No Brasil, as pesquisas do IBGE relatam que as taxas de crescimento alcançam nível de estabilidade. Aliás, basta olhar em volta para saber que a maior parte dos jovens da classe média ambiciona apenas um filho e muitos não desejam nenhum. Nas classes menos favorecidas é que a natalidade é maior.

Com foco exclusivo no Brasil, façamos uma análise de nossa realidade. E antes de qualquer tentativa de resposta, deixo bem claro não estar pregando o controle populacional pelo Estado e muito menos o aborto ou outra medida nesta linha.

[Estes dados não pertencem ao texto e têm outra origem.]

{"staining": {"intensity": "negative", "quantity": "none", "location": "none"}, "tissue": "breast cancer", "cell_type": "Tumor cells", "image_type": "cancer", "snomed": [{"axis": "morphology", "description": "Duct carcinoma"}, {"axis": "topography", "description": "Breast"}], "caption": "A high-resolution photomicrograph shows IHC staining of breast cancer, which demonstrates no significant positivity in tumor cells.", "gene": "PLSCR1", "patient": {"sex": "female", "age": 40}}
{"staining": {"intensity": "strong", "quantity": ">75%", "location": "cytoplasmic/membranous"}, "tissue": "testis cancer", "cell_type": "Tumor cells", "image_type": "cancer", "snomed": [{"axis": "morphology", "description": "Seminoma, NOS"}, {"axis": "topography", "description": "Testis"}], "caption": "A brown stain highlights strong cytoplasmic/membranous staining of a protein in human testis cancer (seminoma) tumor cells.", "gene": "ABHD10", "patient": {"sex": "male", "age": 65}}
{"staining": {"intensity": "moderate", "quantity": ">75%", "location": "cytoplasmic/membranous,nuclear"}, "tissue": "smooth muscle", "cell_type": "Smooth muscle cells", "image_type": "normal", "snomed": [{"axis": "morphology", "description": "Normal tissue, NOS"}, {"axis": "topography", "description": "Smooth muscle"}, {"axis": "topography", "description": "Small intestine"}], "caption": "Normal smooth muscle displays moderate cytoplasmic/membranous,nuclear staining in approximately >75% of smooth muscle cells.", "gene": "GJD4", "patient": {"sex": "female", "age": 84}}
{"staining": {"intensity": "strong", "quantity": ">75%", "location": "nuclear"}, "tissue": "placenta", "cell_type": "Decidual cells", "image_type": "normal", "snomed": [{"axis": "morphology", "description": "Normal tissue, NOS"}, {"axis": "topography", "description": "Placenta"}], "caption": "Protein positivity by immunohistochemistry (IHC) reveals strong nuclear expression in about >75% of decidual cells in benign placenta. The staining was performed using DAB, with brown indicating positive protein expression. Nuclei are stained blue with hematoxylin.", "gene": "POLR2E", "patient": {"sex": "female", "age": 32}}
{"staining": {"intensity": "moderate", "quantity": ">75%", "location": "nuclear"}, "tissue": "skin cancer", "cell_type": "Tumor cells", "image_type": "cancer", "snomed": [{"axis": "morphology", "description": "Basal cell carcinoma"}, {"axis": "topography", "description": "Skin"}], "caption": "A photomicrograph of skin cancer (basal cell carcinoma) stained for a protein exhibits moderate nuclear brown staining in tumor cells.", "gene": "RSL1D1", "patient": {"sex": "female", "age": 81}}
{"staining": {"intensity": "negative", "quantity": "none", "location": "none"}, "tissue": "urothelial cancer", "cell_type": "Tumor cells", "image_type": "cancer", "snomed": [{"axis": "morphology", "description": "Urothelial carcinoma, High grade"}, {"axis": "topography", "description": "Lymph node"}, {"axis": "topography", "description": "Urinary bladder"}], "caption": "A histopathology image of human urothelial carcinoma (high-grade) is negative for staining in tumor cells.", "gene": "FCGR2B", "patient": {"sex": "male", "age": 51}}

Nosso Código Civil, no artigo 1.565, § 2º, começa por afirmar que o planejamento é decisão do casal. E aí a primeira observação. É que a lei dá-nos a impressão de um casal a discutir sua descendência quando nem sempre assim é que sucede. Um número expressivo de nascimentos não se origina de casais, mas sim de encontros casuais, incidentais. Nada mais comum atualmente do que filhos serem criados por avós ou por mães solitárias. Esta afirmação não precisa de suporte doutrinário. Basta estar conectado com ávida.

Mas, ainda que assim não fosse, é hipócrita aceitar que a lei civil proíba qualquer tipo de orientação ao casal, prometa tudo aos que nascerão e depois nos mostre uma realidade, cujo exemplo citado ao início é apenas um entre milhares. E vem da cidade de Curitiba, por muitos considerada como de primeiro mundo.

Basta sair às ruas para vermos crianças mendigando, fazendo malabarismos nos semáforos, lançados à própria sorte. Ou então, contratados por traficantes de drogas para pequenas tarefas, tendo suas primeiras lições na escola do crime. Ou, ainda, as do sexo feminino entregando-se à prostituição na beira das rodovias ou, nas cidades turísticas, a estrangeiros impulsionados pelo chamado turismo sexual.

Entre a realidade e o Direito Positivo, fácil é ver, há um abismo profundo. As normas são feitas para um mundo ideal e a realidade nos aponta um mundo cruel.

Dirá um sonhador, bem intencionado por certo, que a norma está certa, é uma meta a ser perseguida. E se isto for dito perante um auditório bem intencionado, com palavras bonitas, certamente arrancará palmas emocionadas. Alguns irão às lágrimas. Só que depois, todos irão para casa e a vida continuará a mesma.

As cidades com a periferia crescendo. Crianças abandonadas à própria sorte. O Brasil chegando a duzentos milhões de habitantes, mal distribuídos entre espaços vazios e aglomerados urbanos submersos em problemas de toda ordem. Espaços ambientais protegidos sendo invadidos por populações carentes, com ameaça concreta aos recursos naturais (p. ex., poluição da represa Billings que abastece São Paulo).

Em meio a tal situação, há que fazer algumas ponderações. O Código Civil, na sua rígida restrição a qualquer orientação familiar, não pode ser interpretado restritivamente. Deve sê-lo de forma submissa à Constituição. E esta garante, no artigo 1º, inc. III, o respeito à dignidade humana. E no art. 225, “caput” o direito das futuras gerações a um meio ambiente ecologicamente equilibrado.

Ora, se a Carta Magna garante a todos dignidade e um meio ambiente são quando nascerem, e este direito não se reduz ao ecológico, mas se estende, entre outros, à educação, trabalho, moradia e saúde, forçoso é concluir que o administrador não só pode como deve orientar no planejamento familiar, desde que, evidentemente, não interfira na decisão do casal.

Esta deve ser a hermenêutica. Para o bem de todos, mas, principalmente, daqueles que não pediram para nascer e que se vêem lançados em um mundo duro, sem suporte econômico, familiar, espiritual ou afetivo.